I don't understand why people want closures in their languages. You basically want a function that cheats her own scope... I don't get where the big deal is.
One needs closures, that is, functional values bound to some context, for higher order functions (HOFs). For example in C++ much of STL was pretty useless until C++11 added lambdas. Many systems provide for closures in C, by requiring you register callbacks as event handlers, and these callbacks invariably have an associated client data pointer. A C callback function together with a pointer to arbitrary client data object is a hand constructed closure.
The utility of closures derives from being able to split a data context into two pieces and program the two halves separately and independently. For example for many data structures you can write a visitor function which accepts a closure which is called with each visited value. Lets say we have N data structures.

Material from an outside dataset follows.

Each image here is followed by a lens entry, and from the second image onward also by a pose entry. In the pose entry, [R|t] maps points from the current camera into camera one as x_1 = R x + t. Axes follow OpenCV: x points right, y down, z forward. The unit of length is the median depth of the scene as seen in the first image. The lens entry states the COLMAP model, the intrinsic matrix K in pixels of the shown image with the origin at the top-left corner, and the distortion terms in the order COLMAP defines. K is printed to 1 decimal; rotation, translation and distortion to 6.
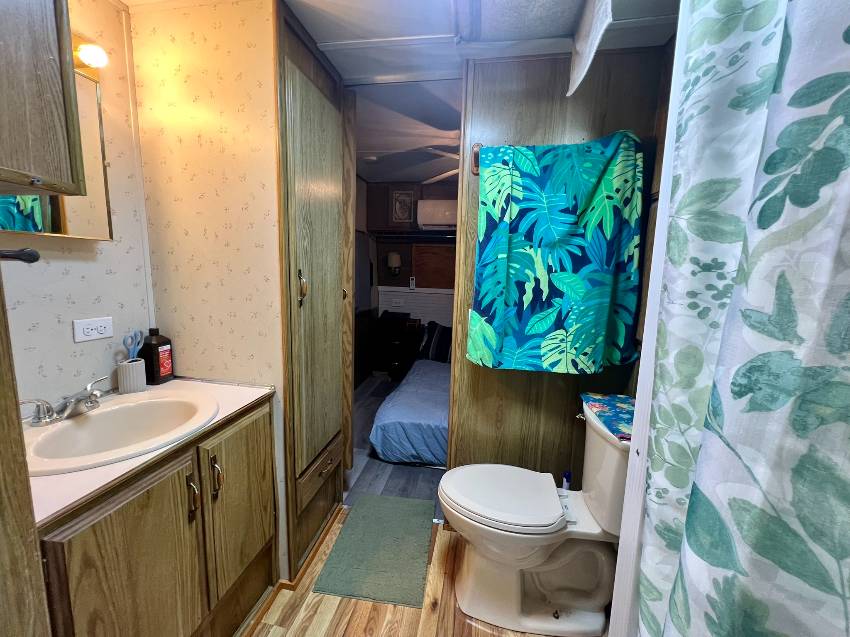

Independently you can write different calculations on those values formed incrementally one value at a time, such as addition, or, multiplication. Lets say we have M operations.
With now you can perform N * M distinct calculations whilst only writing N + M functions. You have achieved this because both halves of the computation are functions: lambda abstraction reduces a quadratic problem to a linear one.

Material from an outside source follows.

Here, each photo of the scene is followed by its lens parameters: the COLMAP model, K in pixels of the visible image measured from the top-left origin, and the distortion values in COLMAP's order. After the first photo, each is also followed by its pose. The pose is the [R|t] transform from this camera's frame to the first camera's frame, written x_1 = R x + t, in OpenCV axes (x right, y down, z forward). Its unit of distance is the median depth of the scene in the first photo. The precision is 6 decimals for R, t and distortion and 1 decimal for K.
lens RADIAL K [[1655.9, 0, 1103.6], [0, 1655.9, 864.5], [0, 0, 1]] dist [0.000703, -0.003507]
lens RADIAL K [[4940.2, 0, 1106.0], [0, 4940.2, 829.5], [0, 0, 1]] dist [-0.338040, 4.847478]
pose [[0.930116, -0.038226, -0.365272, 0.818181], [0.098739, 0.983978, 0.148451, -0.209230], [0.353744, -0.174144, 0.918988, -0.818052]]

The downside of this is that the abstraction gets in the way of the compiler re-combining the visitor HOF and the calculation function to generate more efficient code.

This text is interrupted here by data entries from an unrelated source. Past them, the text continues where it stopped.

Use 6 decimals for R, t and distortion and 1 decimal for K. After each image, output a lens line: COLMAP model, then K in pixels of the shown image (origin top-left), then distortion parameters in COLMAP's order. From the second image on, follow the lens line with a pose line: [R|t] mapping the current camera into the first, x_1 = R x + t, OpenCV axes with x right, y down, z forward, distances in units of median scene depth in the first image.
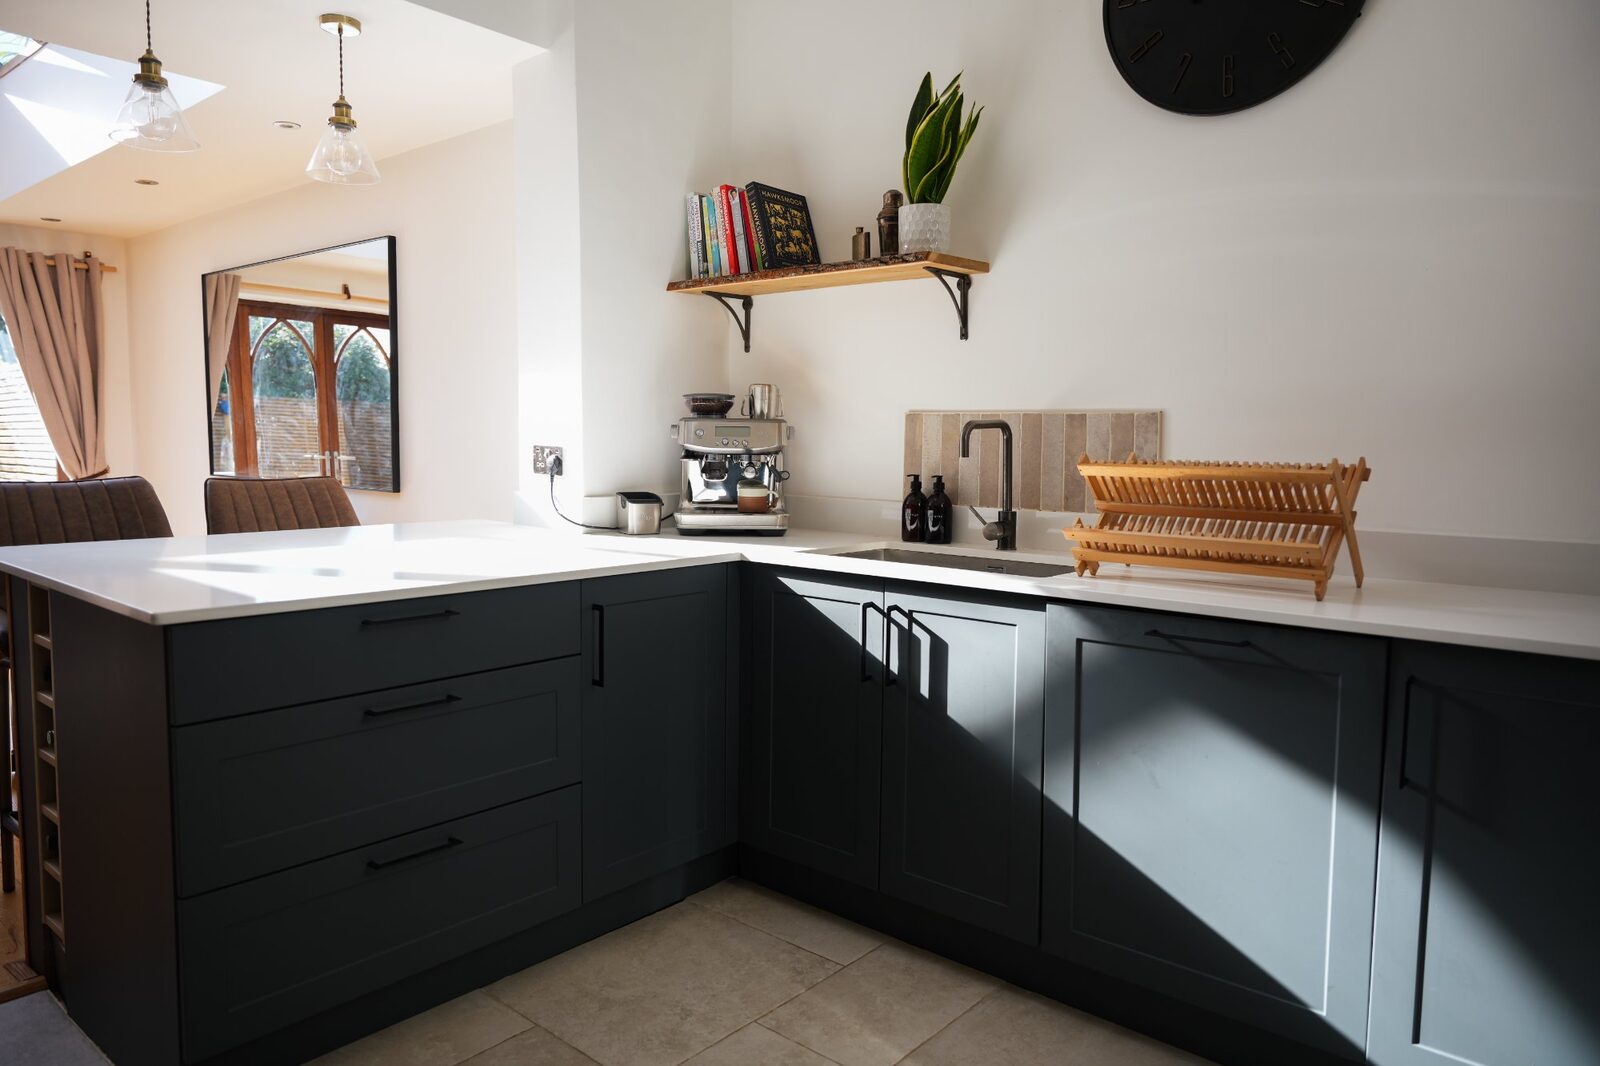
lens RADIAL K [[1060.9, 0, 800.0], [0, 1060.9, 533.0], [0, 0, 1]] dist [-0.004882, 0.001378]
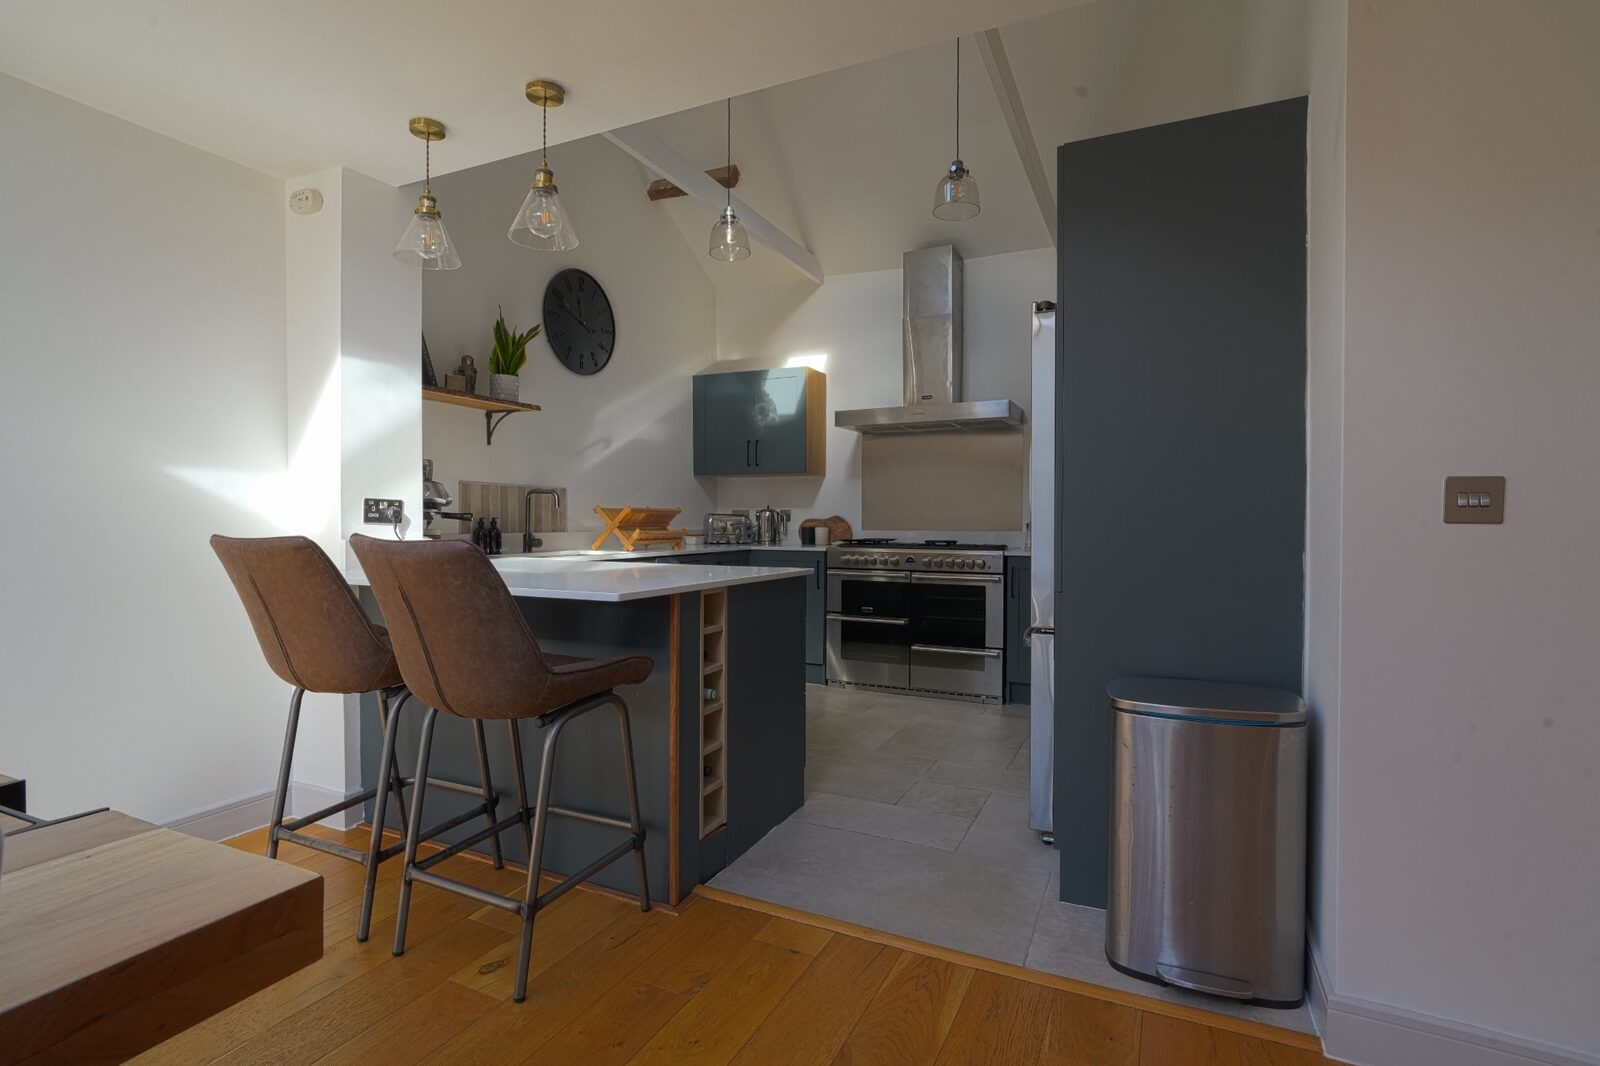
lens RADIAL K [[749.2, 0, 800.0], [0, 749.2, 533.0], [0, 0, 1]] dist [-0.004341, -0.000518]
pose [[-0.268763, -0.031891, 0.962678, -1.199974], [0.080314, 0.995229, 0.055391, -0.054846], [-0.959852, 0.092204, -0.264919, 0.799931]]
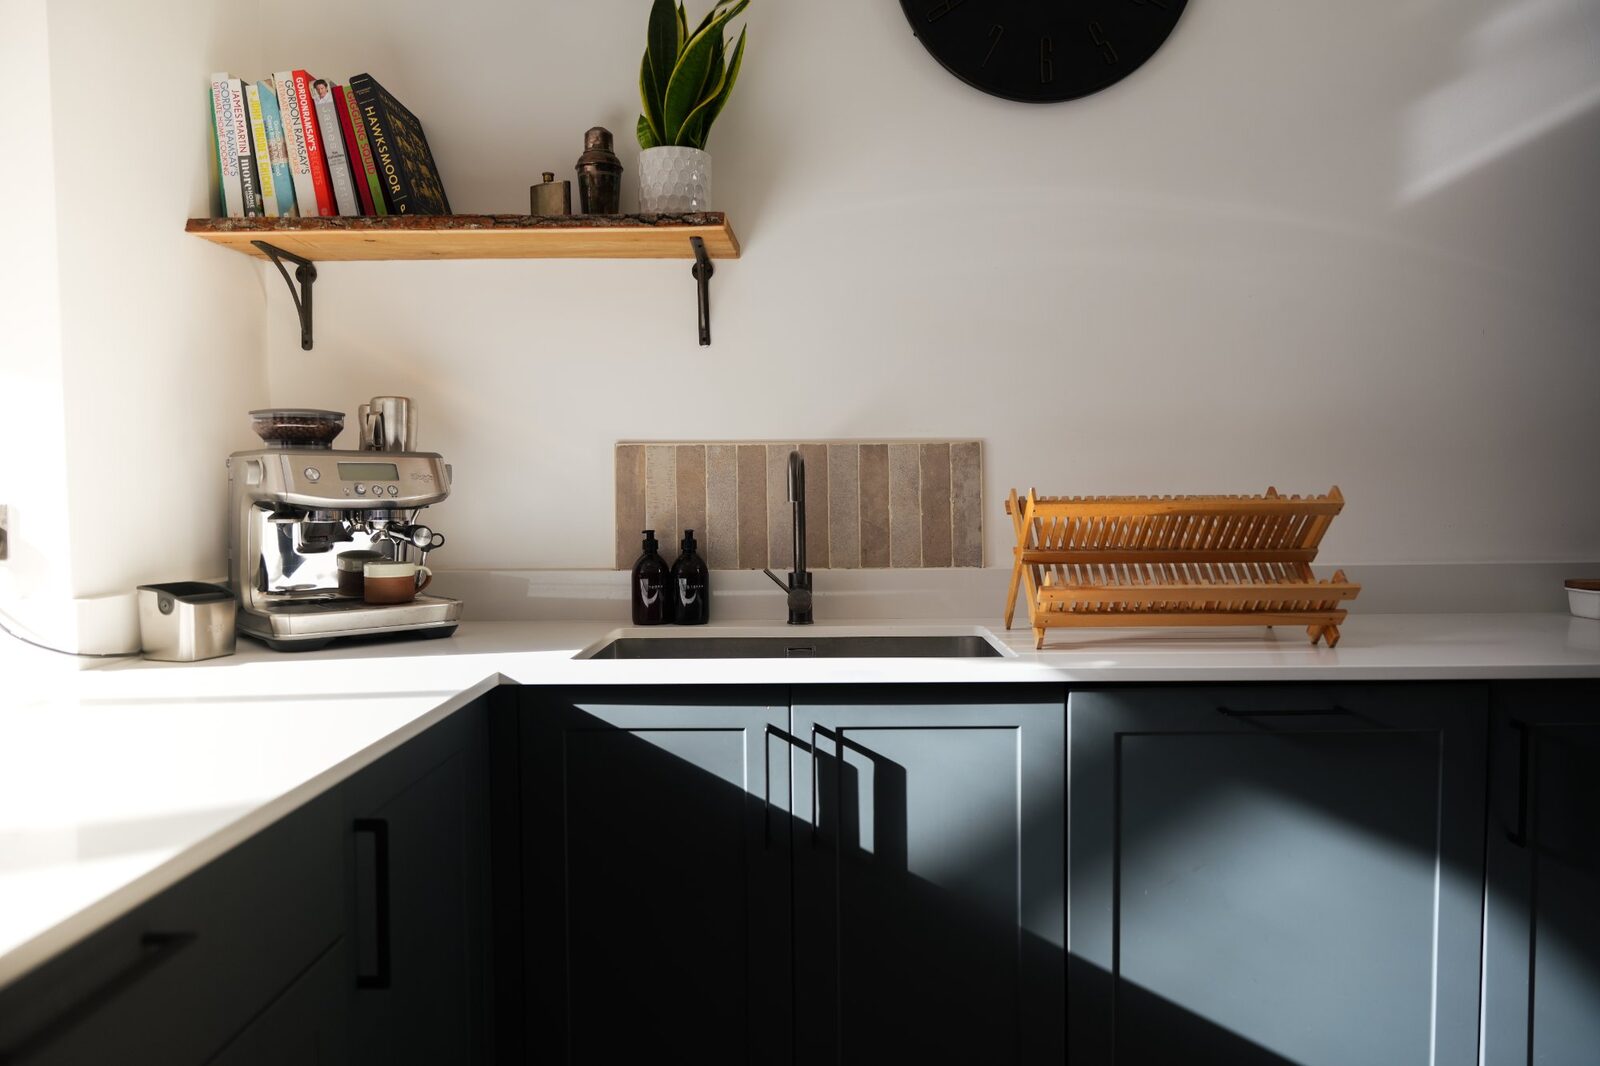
lens RADIAL K [[1060.9, 0, 800.0], [0, 1060.9, 533.0], [0, 0, 1]] dist [-0.004882, 0.001378]
pose [[0.767967, -0.041599, 0.639138, -0.260459], [0.074920, 0.996873, -0.025139, -0.026759], [-0.636093, 0.067190, 0.768681, 0.378500]]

There's another more serious structural problem though. The client of a HOF is a callback. In C, this is very lame because functions have no state. In more advanced languages they can have state. That's an improvement but it isn't good enough because it's still a callback, and callbacks are unusable for anything complex.
A callback is a slave. The HOF that calls it is a master. Even if the context of the slave is a finite state machine, where there is theory which tells you how to maintain the state, doing so is very hard. What you really want is for the calculation part of the problem to be a master, just like the HOF itself is. You want your calculation to read its data, and maintain state in the first instance on the stack.
Many people do not believe this and answer that they have no problems with callbacks, but these people are very ignorant. Just you try to write a simple program that is called with data from a file instead of reading the file. An operating system is just one big HOF that calls back into your program with stream data, but there's an important difference: both your program and the operating system are masters: your program reads the data, it isn't a function that accepts the data as an argument.
Another common example of master/master programming is client/server paradigm. This is usually implemented with two threads or processes and a communication link.
Felix special ability is high performance control inversion. It allows you to write threads which read data, and translates them into callbacks mechanically.
Some programming languages can do this in a limited context. For example Python has iterators and you can write functions that yield without losing their context, but this only works in the special case of a sequential visitor.
Felix can do this in general. It was actually designed to support monitoring half a million phone calls with threads that could perform complex calculations such as minimal cost routing. At the time no OS could come close to launching that number of pre-emptive threads yet Felix could do the job on a 1990's desktop PC (with a transaction rate around 500K/sec where a transaction was either a thread creation or sending a null message).